Input data below:

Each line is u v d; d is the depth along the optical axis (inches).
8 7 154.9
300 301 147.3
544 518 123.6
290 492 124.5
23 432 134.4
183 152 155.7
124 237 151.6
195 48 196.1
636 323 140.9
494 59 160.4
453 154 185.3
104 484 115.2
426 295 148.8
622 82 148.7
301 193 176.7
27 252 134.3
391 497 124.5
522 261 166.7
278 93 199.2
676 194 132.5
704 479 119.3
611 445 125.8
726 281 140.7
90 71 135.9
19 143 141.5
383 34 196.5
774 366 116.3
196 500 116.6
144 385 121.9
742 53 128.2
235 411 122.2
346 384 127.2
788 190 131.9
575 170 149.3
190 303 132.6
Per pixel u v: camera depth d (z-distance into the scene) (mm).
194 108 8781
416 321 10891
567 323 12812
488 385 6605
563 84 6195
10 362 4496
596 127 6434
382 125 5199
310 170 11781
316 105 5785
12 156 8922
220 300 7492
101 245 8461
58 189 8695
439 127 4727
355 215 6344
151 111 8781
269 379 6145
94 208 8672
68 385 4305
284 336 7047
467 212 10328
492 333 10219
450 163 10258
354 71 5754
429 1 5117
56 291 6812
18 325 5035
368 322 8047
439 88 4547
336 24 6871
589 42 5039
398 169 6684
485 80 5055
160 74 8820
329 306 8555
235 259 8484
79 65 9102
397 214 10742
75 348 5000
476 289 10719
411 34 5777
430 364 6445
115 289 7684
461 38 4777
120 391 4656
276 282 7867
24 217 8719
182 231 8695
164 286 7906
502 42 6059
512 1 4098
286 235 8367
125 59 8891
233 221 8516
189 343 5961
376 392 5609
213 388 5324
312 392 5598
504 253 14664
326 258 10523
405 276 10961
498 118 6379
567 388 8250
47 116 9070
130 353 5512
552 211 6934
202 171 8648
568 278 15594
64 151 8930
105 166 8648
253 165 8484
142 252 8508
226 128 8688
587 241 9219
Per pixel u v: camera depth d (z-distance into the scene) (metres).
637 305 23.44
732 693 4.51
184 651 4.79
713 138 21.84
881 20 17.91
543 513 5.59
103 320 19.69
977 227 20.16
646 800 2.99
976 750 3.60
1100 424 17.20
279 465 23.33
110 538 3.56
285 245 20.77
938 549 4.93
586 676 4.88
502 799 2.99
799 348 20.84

End of Input data.

• Work to be completed: Go line by line through the material above and return each one that includes "camera".

• Your response:
Per pixel u v: camera depth d (z-distance into the scene) (mm).
Per pixel u v: camera depth d (z-distance into the scene) (metres).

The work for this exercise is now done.